Côte d’Ivoire : Son retour passe par l’économie

Un ami ivoirien, entrepreneur sur le port d’Abidjan, me disait l’autre jour qu’il serait bon que l’ « afro-pessimisme » laisse place à l’ « afro-optimisme ». Que les entrepreneurs africains avaient la volonté de redresser la barre économique malgré tous les freins structurels – financiers, politiques, ethniques – qui demeurent. Mais qu’ils avaient besoin que le Nord revoit sa vision du continent noir car l’heure de la « Francafrique » est bel et bien révolue.

En Côte d’Ivoire, l’impulsion viendra sans doute plus des business men que de l’intelligentsia politique sclérosée par un conflit politico-ethnique dont l’issue est encore incertaine en dépit d’une élection présidentielle prévue en novembre et de la tentative de Ouagadougou. La reconstruction politique de la Côte d’Ivoire passe par une construction économique.

Et le pays a des cartes à jouer. Sa situation portuaire et sa puissance agricole sont ses principaux atouts. En 2005, l’industrie ne représentait qu’à peine plus de 20 % du PIB ivoirien. L’agriculture domine : le cacao – il en est le premier producteur mondial -, le café, le coton, le palmier à huile, l’hévéa, le bois – il concurrence sans problème le Brésil…

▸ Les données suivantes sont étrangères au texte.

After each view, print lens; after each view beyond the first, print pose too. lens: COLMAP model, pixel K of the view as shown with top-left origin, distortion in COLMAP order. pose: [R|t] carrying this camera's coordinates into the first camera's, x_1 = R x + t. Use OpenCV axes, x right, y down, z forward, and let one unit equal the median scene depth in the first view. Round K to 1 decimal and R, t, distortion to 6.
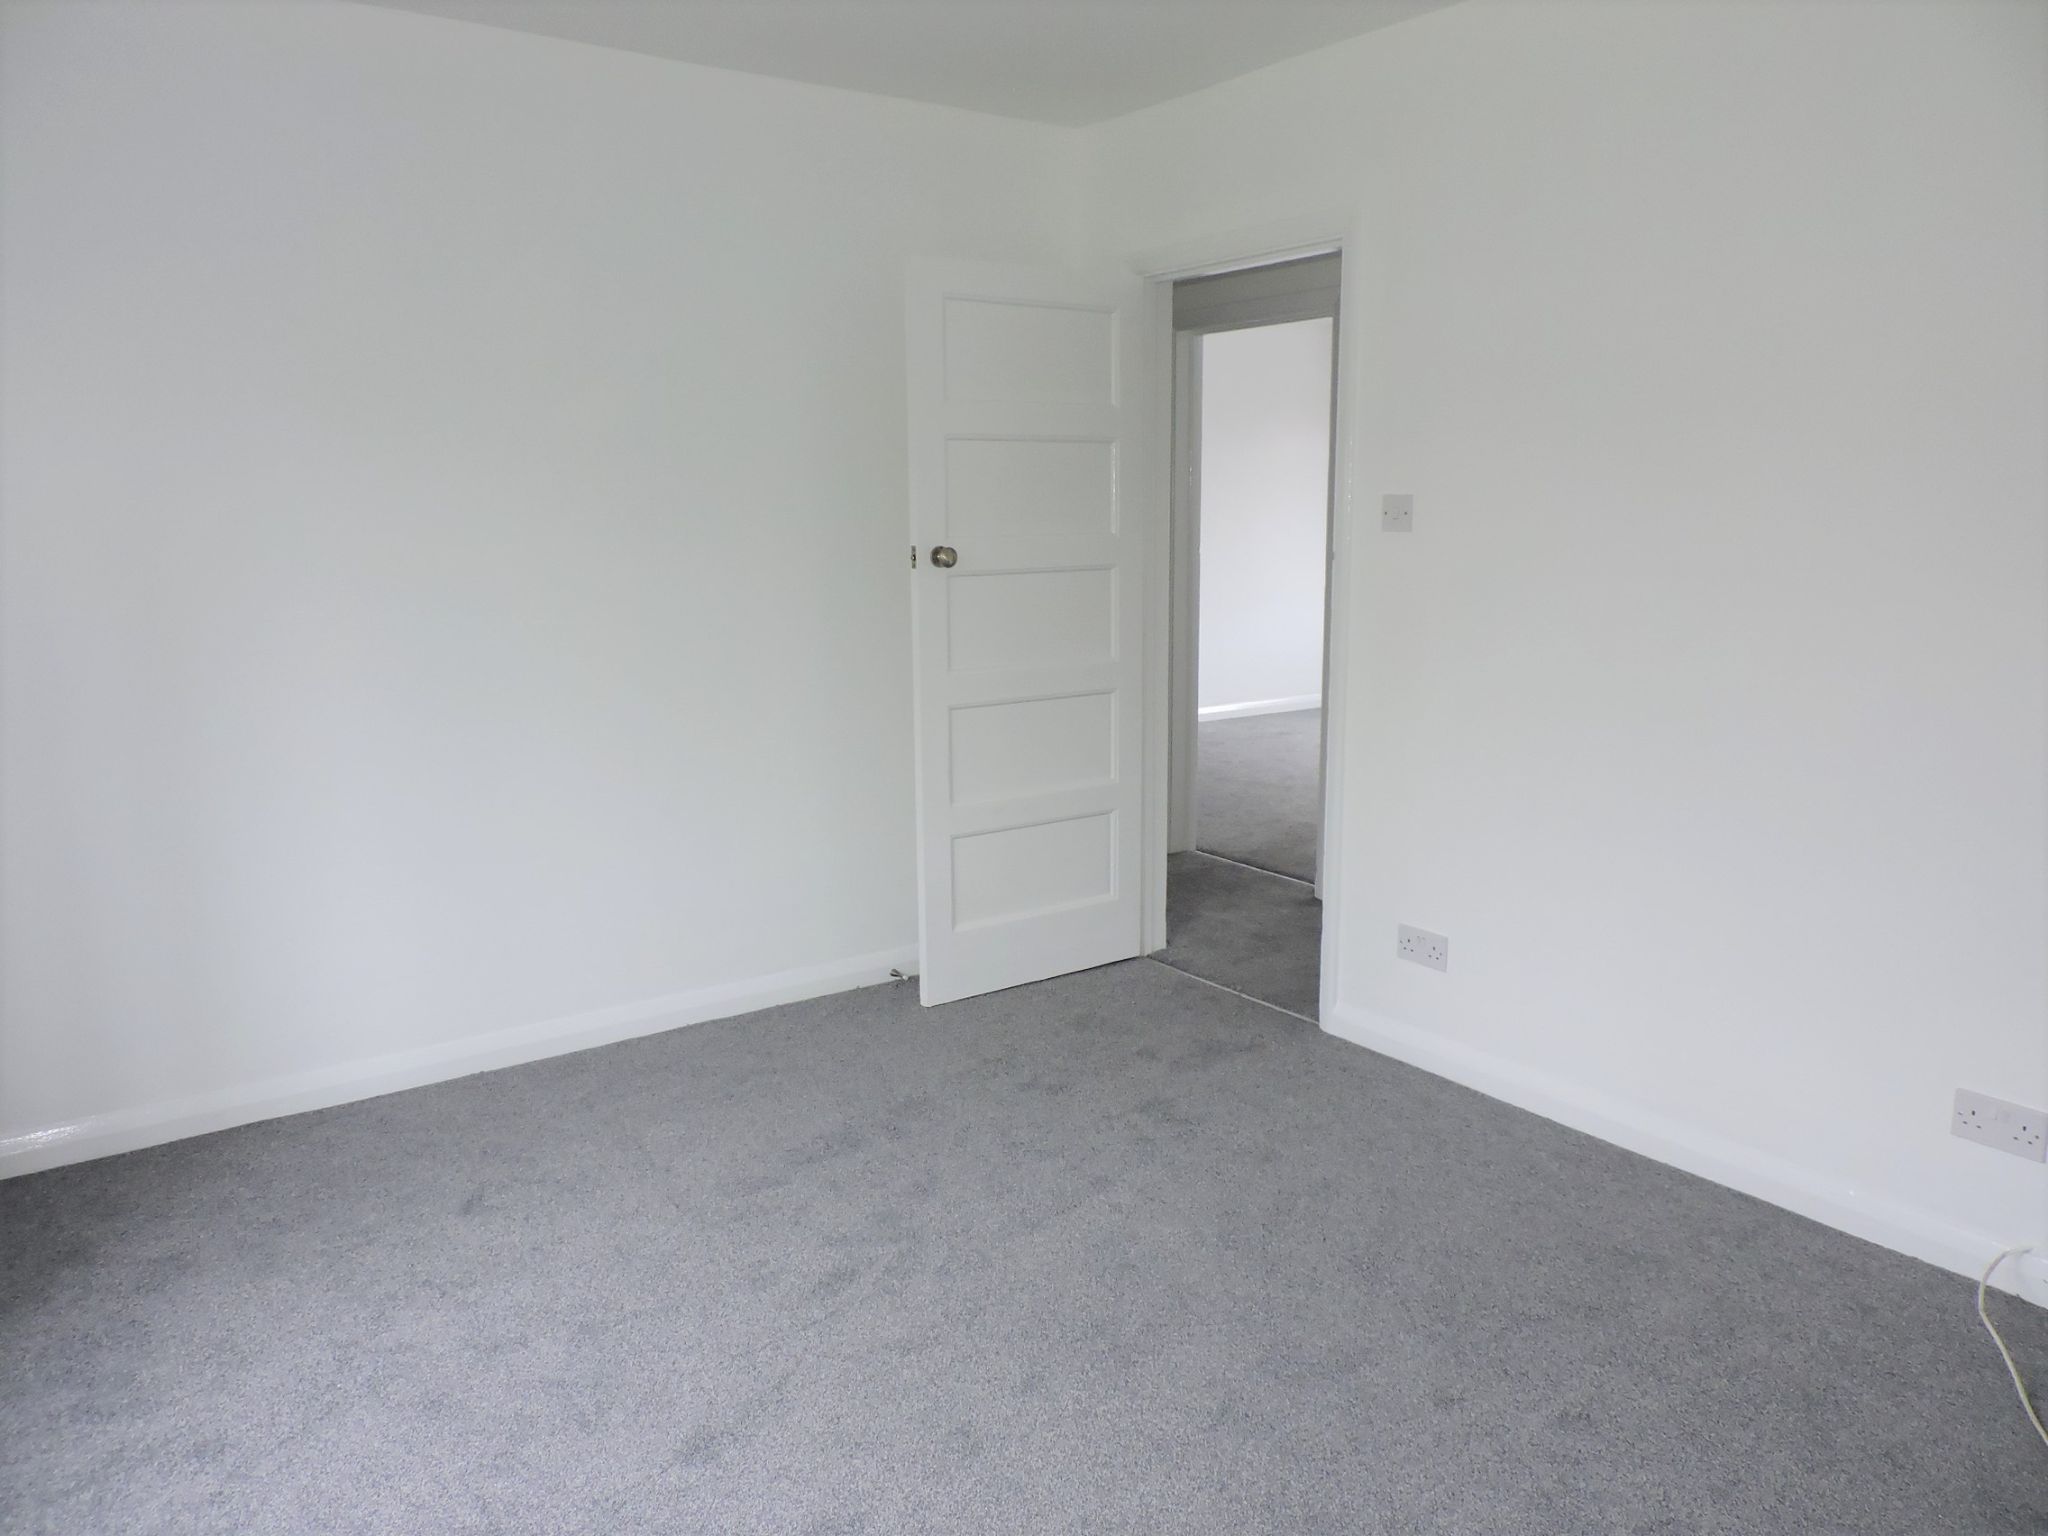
lens RADIAL K [[1473.5, 0, 1024.2], [0, 1473.5, 768.0], [0, 0, 1]] dist [0.007228, -0.002125]
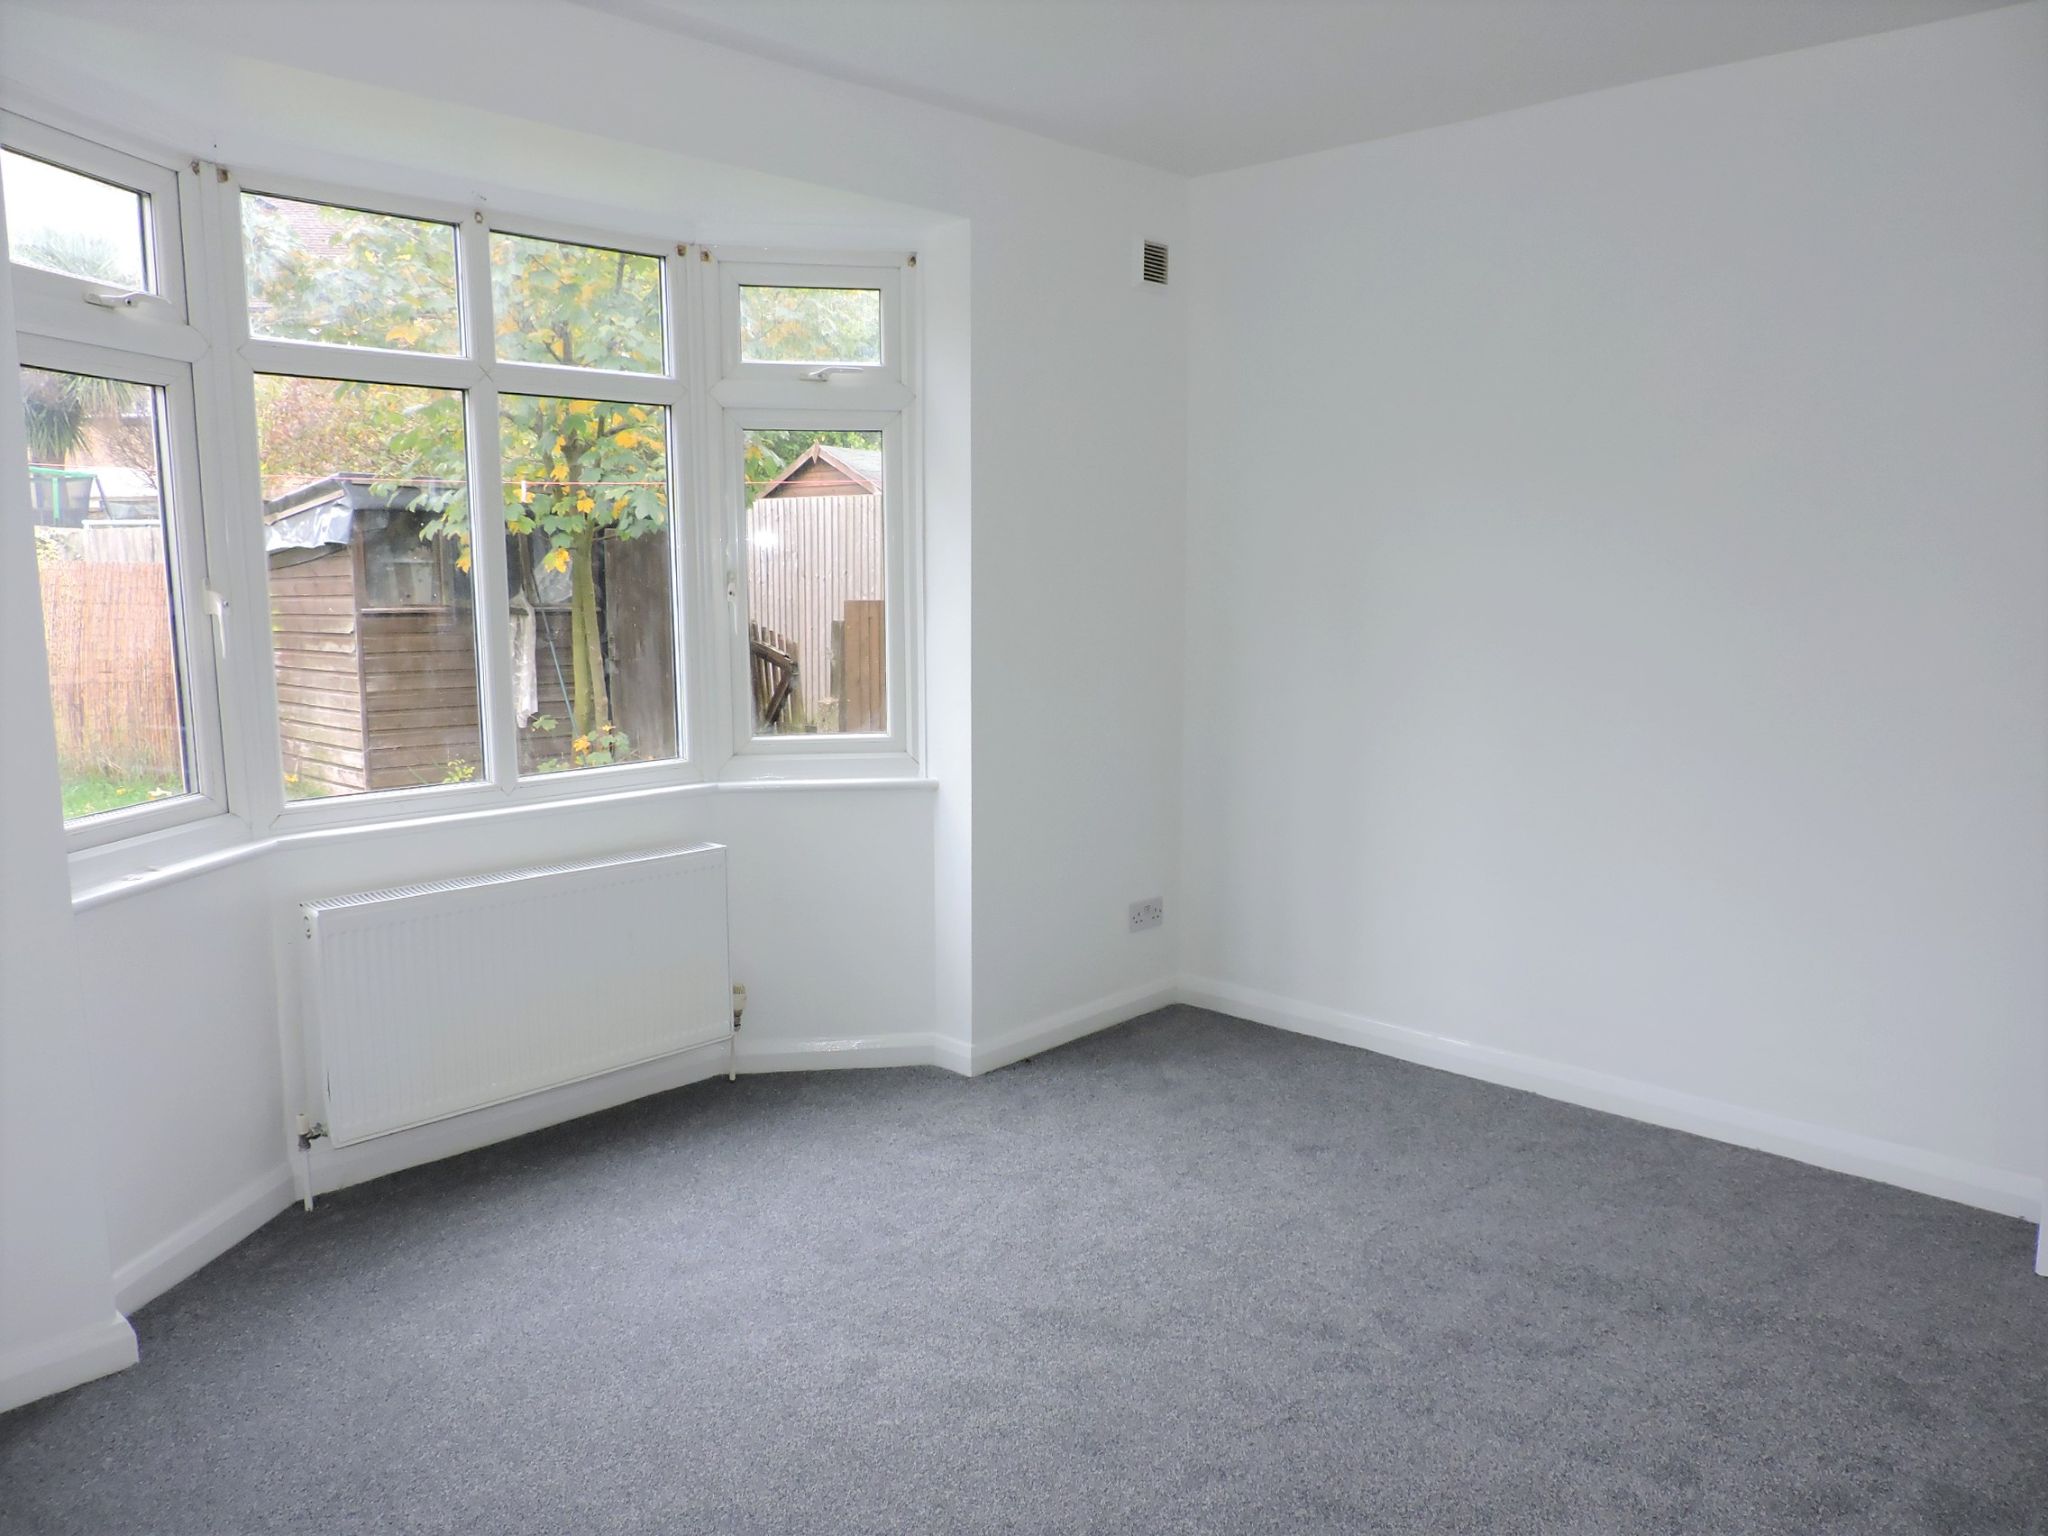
lens RADIAL K [[1473.5, 0, 1018.5], [0, 1473.5, 774.5], [0, 0, 1]] dist [0.007228, -0.002125]
pose [[0.171867, 0.148807, -0.973816, 0.691921], [-0.170294, 0.978131, 0.119411, -0.097303], [0.970289, 0.145312, 0.193450, 0.508519]]
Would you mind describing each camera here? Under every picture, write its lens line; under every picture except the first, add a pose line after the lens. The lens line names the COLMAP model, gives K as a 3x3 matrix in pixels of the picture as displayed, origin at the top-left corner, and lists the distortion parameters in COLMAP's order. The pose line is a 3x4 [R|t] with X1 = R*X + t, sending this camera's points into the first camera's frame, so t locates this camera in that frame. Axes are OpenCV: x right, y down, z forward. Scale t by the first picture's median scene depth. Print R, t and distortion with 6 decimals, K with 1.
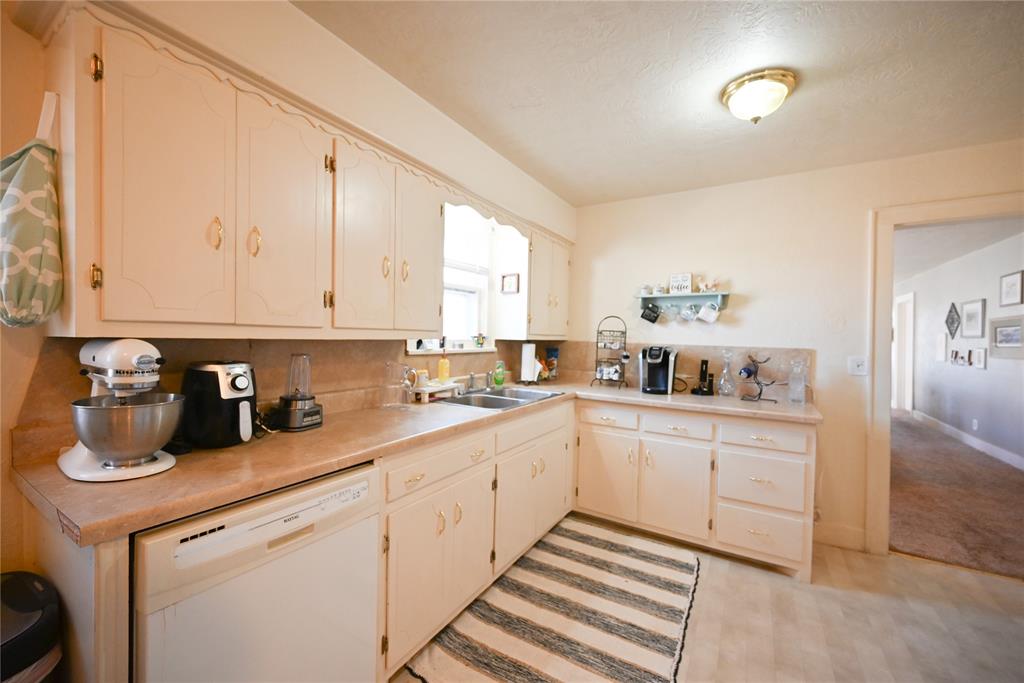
lens RADIAL K [[404.5, 0, 512.1], [0, 404.5, 340.3], [0, 0, 1]] dist [0.000101, 0.000384]
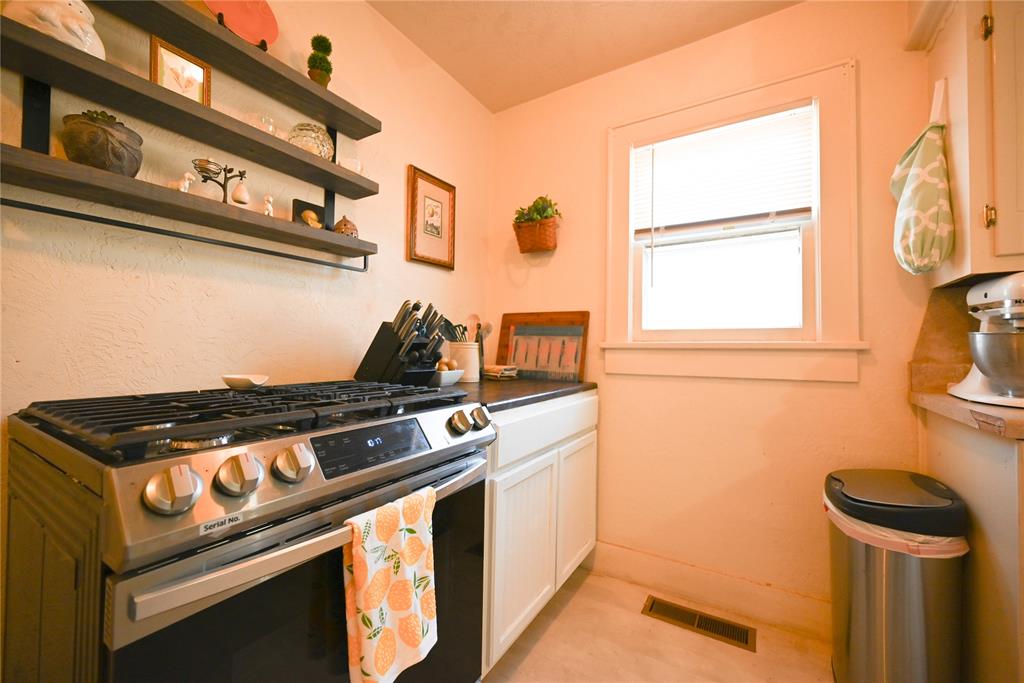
lens RADIAL K [[404.5, 0, 512.4], [0, 404.5, 339.7], [0, 0, 1]] dist [0.000101, 0.000384]
pose [[-0.004451, -0.030876, -0.999513, 0.047041], [-0.014520, 0.999420, -0.030808, 0.221776], [0.999885, 0.014376, -0.004896, -0.260941]]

Cette agriculture dynamique, bien que son potentiel ne soit pas pleinement utilisé, dope les exportations et l’activité portuaire nationale. En 2007, le Port Autonome d’Abidjan a connu une hausse de son trafic de marchandises de 13 % à 21 millions de tonnes. Malgré une production de coton en diminution. Malgré des plantations de cacao transformées par endroits en QG des milices rebelles. Malgré un commerce de produits pétroliers en recul. Malgré une insuffisance de moyens de communication et de transports de marchandises pour désenclaver l’« hinterland » africain.

Entre la France et la Côte d’Ivoire, la « blessure » commence à cicatriser. Paris regarde à nouveau vers un pays qu’il a longtemps considéré comme son « pré carré ». En Côte d’Ivoire, le ressentiment vis-à-vis de l’ancien colonisateur s’efface peu à peu.

Pour quels gains ? Les échanges entre la France et la Côte d’Ivoire ont augmenté de 6 % l’an dernier, selon les chiffres d’Ubifrance, avec un solde commercial excédentaire à l’avantage de la Côte d’Ivoire. Ce pays a été en 2007 le premier client et le premier fournisseur de produits agricoles et agro-alimentaires de la France en Afrique sub-saharienne.

Abidjan a également tout intérêt à voir les entreprises occidentales – avant que n’éclate la crise en 2004, une importante partie de la richesse nationale était créée par des entreprises françaises, représentant la moitié des recettes fiscales de l’Etat – et les IDE revenir.

Entre 2000 et 2006, la Côte d’Ivoire a malheureusement enregistré des taux de croissance réelle proches de zéro, minée par les crises de 2002 et 2004. Le pays devrait renouer avec une croissance de 3 % cette année, prédit la Banque Mondiale, et de 4,5 % en moyenne entre 2008 et 2010. A condition d’une résolution durable du conflit politique, d’une amélioration de la situation sécuritaire, du retour de la confiance dans le secteur privé et des investissements, de réformes majeures dans les filières du cacao, de l’énergie et des finances, de la réhabilitation des infrastructures publiques et du redéploiement des services de l’État.

Les défis sont nombreux mais les bonnes volontés ne manquent pas. Il ne faudrait pas que la politique vienne mettre des bâtons dans les roues de l’économie.